McDonald's grandfather, Willie, has taught and coached football and track in Belle Glade since before schools there were integrated. He's the town's unofficial athletic historian, and he recently commissioned a mural to be painted at the entrance to the school's football stadium that lists every Glades Central graduate who has reached the NFL. There are 31 names on that wall, including the four current players: Holmes, McDonald, Jacksonville running back Taylor and Cleveland defensive tackle Santonio Thomas.

Yet Holmes will be the first to play in a Super Bowl.

"This is history.

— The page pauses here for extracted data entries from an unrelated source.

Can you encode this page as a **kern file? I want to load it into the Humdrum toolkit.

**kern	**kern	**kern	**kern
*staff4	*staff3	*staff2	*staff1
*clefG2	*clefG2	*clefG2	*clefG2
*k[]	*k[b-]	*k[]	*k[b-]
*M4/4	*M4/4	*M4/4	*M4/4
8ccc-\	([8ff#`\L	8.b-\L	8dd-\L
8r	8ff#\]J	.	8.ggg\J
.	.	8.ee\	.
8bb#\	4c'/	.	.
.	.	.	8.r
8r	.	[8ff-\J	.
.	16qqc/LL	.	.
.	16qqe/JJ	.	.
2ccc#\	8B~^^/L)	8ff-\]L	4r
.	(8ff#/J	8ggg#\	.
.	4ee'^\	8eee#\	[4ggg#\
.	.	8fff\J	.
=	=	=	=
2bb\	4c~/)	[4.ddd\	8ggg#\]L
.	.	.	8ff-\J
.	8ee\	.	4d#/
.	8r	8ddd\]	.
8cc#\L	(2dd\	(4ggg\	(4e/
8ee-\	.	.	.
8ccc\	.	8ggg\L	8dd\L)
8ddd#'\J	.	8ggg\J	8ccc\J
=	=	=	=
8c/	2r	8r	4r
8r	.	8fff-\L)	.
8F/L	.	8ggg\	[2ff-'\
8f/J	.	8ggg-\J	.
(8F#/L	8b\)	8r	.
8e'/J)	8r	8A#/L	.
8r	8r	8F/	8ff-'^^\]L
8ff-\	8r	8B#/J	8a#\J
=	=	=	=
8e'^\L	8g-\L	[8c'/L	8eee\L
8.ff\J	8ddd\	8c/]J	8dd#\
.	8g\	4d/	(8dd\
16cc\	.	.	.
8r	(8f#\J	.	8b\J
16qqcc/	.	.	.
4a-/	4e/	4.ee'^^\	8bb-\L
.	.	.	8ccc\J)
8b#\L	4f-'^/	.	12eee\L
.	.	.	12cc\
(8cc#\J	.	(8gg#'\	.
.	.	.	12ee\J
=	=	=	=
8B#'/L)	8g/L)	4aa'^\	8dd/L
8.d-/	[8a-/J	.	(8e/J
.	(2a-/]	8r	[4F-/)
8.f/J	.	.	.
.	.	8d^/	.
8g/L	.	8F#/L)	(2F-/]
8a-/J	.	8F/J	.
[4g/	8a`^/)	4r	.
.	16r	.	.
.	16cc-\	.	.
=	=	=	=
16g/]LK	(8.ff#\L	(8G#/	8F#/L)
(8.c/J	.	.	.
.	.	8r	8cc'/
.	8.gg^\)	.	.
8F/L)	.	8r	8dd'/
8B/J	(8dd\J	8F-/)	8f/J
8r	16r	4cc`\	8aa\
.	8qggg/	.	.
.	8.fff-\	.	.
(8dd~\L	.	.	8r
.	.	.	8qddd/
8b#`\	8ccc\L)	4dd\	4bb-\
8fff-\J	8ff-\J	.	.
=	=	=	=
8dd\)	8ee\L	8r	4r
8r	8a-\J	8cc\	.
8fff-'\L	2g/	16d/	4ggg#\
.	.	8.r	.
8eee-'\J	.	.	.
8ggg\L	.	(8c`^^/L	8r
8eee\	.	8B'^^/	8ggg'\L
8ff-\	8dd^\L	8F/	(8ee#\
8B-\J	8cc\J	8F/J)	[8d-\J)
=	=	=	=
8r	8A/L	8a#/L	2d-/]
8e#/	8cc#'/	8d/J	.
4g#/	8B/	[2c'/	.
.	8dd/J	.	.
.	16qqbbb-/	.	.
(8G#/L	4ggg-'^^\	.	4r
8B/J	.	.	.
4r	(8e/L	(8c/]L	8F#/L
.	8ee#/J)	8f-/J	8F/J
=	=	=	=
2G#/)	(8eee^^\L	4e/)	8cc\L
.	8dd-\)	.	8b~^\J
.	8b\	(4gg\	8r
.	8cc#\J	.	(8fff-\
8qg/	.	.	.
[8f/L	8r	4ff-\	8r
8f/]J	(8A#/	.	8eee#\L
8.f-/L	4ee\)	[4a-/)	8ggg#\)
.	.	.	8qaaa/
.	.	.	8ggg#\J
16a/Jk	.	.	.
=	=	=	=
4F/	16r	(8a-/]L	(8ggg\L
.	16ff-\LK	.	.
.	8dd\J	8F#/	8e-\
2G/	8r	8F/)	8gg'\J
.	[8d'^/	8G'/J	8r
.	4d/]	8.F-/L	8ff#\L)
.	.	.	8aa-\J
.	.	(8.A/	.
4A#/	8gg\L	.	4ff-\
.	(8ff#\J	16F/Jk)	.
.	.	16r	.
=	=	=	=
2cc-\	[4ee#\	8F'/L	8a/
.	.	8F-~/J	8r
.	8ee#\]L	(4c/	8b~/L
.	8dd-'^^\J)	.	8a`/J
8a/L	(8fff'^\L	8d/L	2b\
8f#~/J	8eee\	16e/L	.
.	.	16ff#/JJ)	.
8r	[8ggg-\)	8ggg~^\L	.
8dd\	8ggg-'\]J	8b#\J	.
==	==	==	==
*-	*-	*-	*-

History!" Willie McDonald said. "It's already huge now that he's playing in it, but if he wins it, it's only going to get bigger."

Pahokee's pride

Pahokee has produced more than its share of NFL stars, such as linebacker Jackson, who won a Super Bowl with the 49ers in the 1994 season, and Andre Waters, former standout safety with the Philadelphia Eagles.

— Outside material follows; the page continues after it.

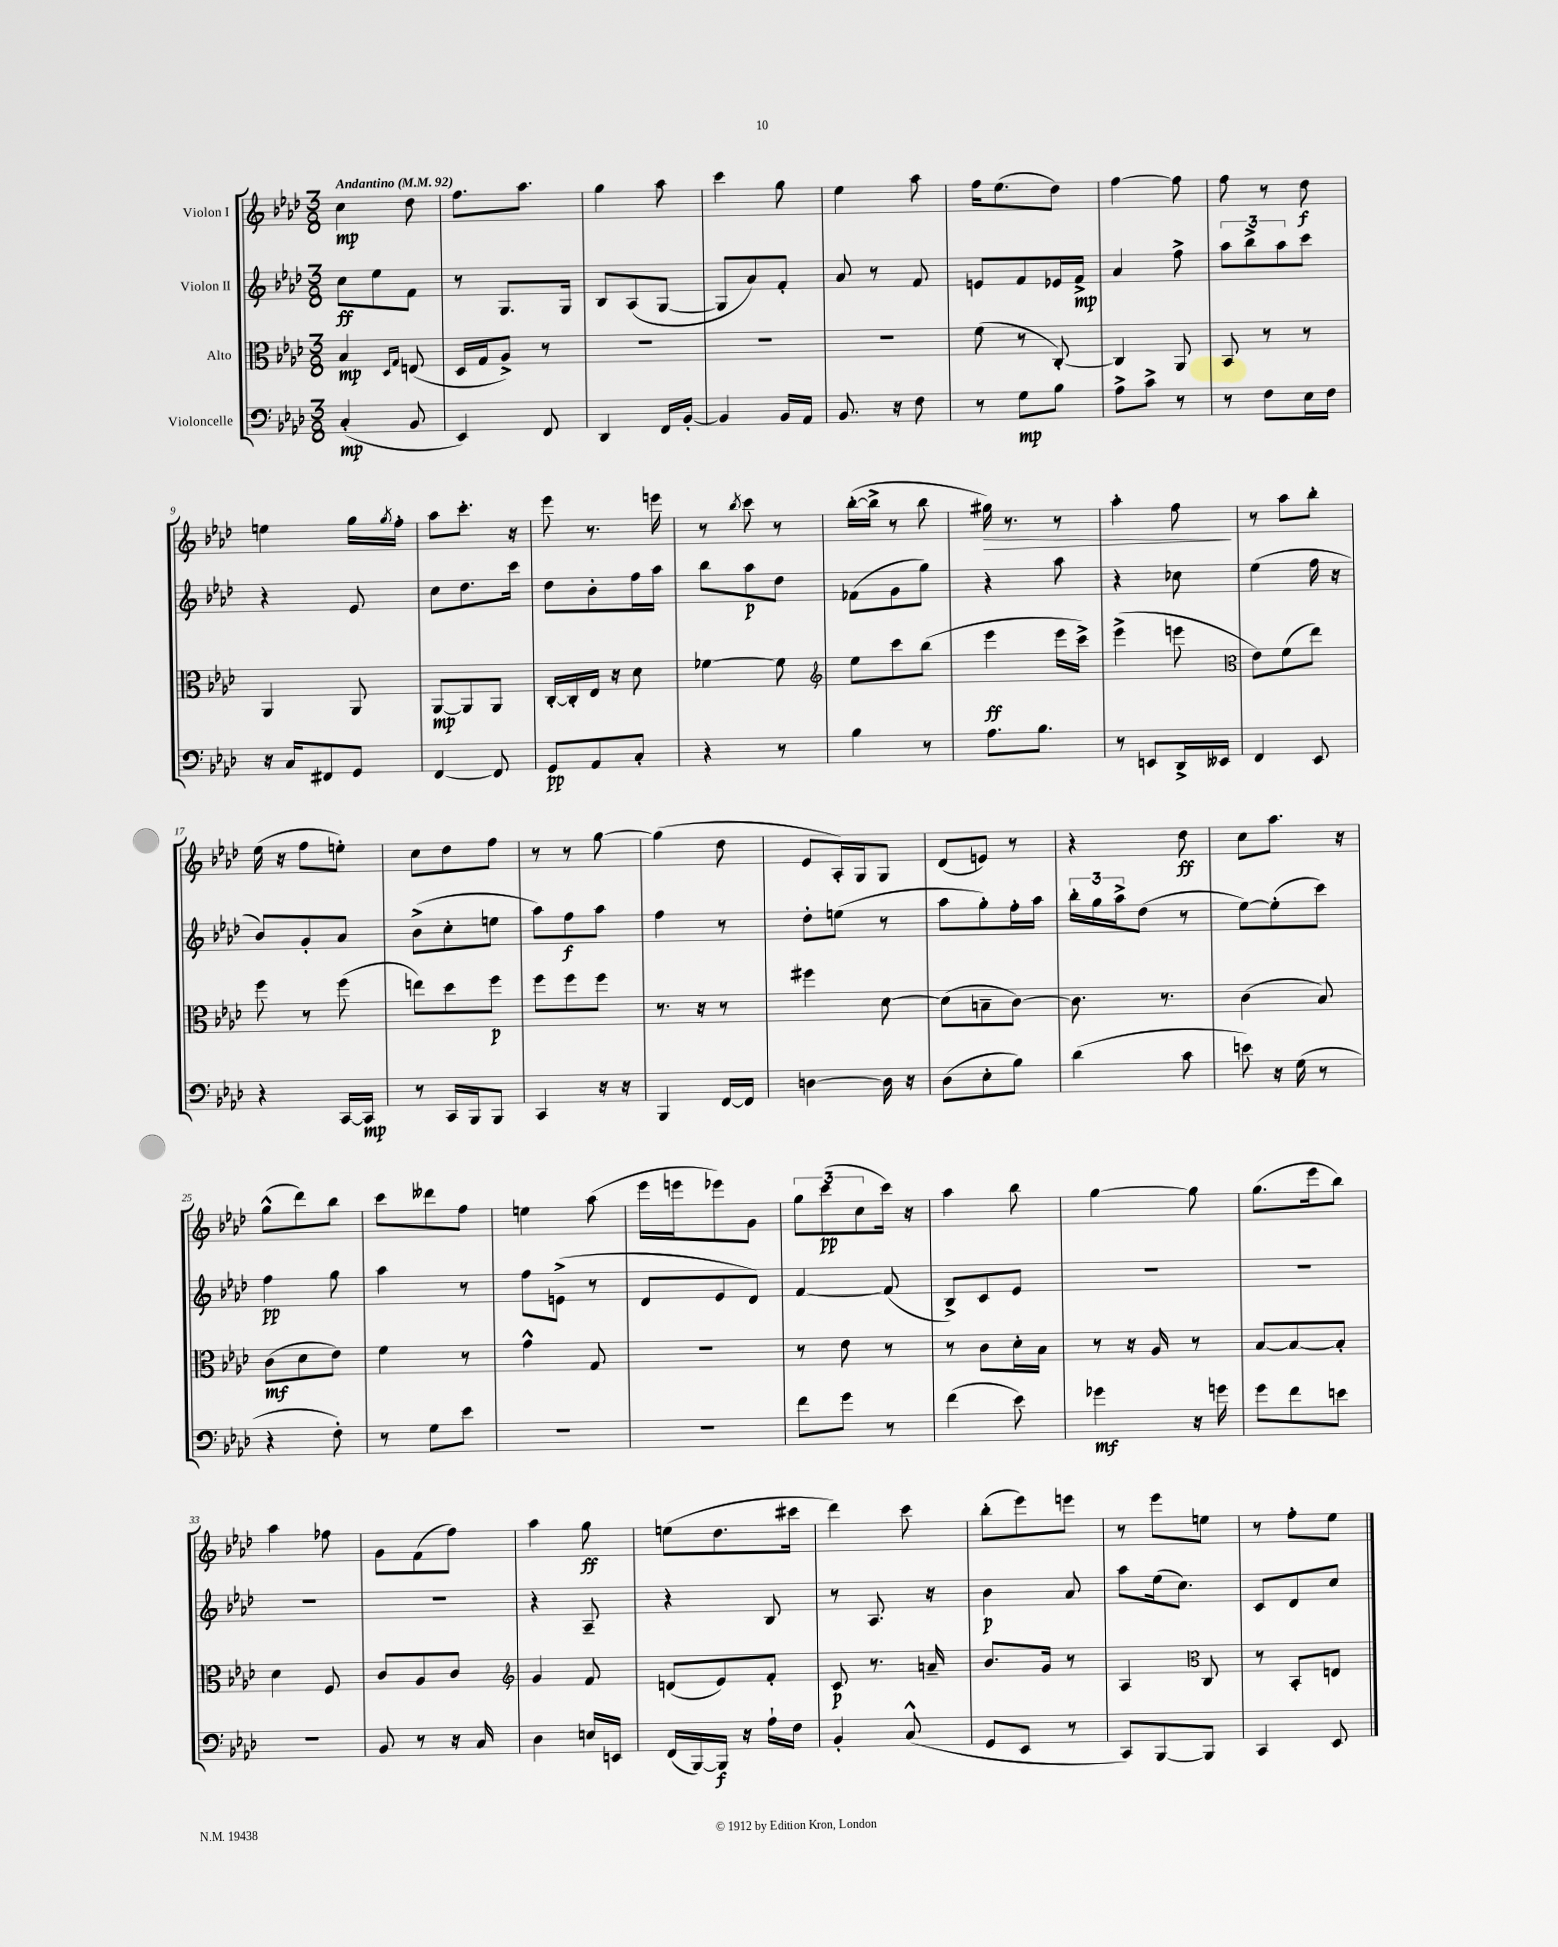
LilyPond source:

The Pahokee Blue Devils have won three consecutive state championships and five titles in six years. And more than 250 players have gone on to play at some level of college.

Yet no one is revered here as much as Anquan Boldin, who by the time he played his final down for the Blue Devils in 1998 was the first player in state history to accumulate more than 11,000 total yards. He started four years at quarterback and also played free safety, and he was named Florida's Mr. Football as a senior.

Boldin's mother still is convinced her son's true athletic calling was baseball. That was the first sport he played as a child, though Brenda Banks said Anquan wasn't allowed to pitch because other children complained he threw too hard.

"Anquan was gifted as an athlete," Rhodes said. "Anquan could have played basketball, football, baseball, track. He could have been in the NBA. It just happened the doors to education and scholarships were much more prevalent for football."

Boldin picked Florida State for college, and Seminoles coaches converted him to wide receiver as a freshman. Boldin was a second-round draft pick by the Cardinals in 2003 and that season set an NFL rookie receiving record with 101 catches for 1,377 yards and was the NFC's rookie of the year.

It would have been so easy for Boldin to just enjoy the good life of the NFL and never come back. That's what so many other athletes who have played their way out of Pahokee have done. But Boldin keeps coming back.

Every year, he visits elementary schools. Every year he buys equipment for the Pahokee High football team. Every year, he hosts a celebrity basketball game, inviting other NFL stars to join him. Previous guests include Terrell Owens and Randy Moss.

"Pahokee is home, it always will be. It means everything to me," Boldin said. "Pahokee has a lot to do with the person that I am and the way I've gone through life. Just growing up in that place. My heart is there."

Carl Boldin and Brenda Banks divorced when Anquan was 8. The couple's four children stayed with their mother, living in a public-housing project on the outskirts of Pahokee as Banks worked at a day-care center. She picked up shifts at a convenience store to make extra money.

"I wasn't able to give them everything they wanted," Banks said, "but they never went without the things that they needed."

Now Boldin has returned the favor. He's allowed his mother to retire, bought her a five-bedroom house in West Palm Beach and flies her to his games in Arizona. She's joined him on each of his first two Pro Bowl trips, and is accompanying him to Hawaii again next week.

"This has just been so fun and exciting," Banks said. "Sometimes I don't know what to do, I'm just so full of joy."

Holmes and Boldin have yet to run into each other in Tampa, where the Steelers and Cardinals are preparing for Sunday's Super Bowl.

But both know how much friends and family back home are anticipating the matchup. Both have secured tickets for a small group of immediate family members and friends, but expect hundreds more tailgating outside of Raymond James Stadium.

The fans have even made T-shirts with a picture of both players on either side.

"I think it's great that two guys from the area have made it to the Super Bowl," Boldin said. "It gives people back home something to look forward to."